BEGIN TASK INPUTS

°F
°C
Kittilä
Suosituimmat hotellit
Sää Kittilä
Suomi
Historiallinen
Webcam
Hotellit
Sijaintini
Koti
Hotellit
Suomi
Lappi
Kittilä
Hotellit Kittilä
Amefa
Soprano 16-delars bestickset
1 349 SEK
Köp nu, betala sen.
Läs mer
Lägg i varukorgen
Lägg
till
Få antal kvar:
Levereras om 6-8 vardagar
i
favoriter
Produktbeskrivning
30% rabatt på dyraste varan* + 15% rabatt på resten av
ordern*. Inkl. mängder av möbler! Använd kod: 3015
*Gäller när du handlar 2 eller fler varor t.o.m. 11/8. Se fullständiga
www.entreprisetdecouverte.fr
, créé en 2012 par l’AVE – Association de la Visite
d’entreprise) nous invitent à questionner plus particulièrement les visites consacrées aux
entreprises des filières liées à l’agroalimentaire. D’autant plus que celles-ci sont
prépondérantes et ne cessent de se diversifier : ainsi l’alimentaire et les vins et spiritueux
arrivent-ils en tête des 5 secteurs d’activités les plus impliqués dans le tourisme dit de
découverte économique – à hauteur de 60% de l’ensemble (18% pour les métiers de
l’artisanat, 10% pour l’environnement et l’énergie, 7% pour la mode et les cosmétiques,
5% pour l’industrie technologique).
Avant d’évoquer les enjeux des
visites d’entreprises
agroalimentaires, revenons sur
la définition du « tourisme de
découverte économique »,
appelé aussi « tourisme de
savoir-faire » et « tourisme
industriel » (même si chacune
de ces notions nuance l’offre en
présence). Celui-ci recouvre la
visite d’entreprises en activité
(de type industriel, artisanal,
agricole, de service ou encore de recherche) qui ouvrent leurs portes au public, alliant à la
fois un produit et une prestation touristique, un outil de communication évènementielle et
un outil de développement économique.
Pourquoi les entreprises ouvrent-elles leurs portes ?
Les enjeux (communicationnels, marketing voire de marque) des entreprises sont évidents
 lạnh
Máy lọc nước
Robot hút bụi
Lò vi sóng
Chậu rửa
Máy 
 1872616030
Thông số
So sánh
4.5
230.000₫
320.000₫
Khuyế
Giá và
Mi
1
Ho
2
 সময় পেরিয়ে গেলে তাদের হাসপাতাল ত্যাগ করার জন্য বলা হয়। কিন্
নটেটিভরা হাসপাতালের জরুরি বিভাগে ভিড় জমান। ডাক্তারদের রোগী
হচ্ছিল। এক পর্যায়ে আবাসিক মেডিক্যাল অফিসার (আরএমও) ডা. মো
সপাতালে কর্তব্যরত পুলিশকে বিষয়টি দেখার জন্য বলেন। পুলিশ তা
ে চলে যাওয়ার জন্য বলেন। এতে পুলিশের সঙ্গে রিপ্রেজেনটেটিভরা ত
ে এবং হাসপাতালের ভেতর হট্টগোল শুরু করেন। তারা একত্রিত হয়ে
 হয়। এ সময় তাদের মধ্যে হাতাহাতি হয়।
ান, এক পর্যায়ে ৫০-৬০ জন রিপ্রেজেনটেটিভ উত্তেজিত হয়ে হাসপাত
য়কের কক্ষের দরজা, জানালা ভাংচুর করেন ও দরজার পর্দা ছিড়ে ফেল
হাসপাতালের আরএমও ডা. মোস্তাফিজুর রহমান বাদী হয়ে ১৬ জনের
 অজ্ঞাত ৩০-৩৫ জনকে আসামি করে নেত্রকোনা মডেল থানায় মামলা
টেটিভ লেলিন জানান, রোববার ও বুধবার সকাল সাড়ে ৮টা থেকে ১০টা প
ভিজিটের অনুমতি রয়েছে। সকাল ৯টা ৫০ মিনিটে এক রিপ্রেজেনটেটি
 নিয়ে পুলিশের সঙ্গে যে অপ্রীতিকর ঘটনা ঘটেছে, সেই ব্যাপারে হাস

END TASK INPUTS

_WORK TO COMPLETE_
The response must contain each line above that holds the string "visites".

_REPLY TO THE TASK_
d’entreprise) nous invitent à questionner plus particulièrement les visites consacrées aux
visites d’entreprises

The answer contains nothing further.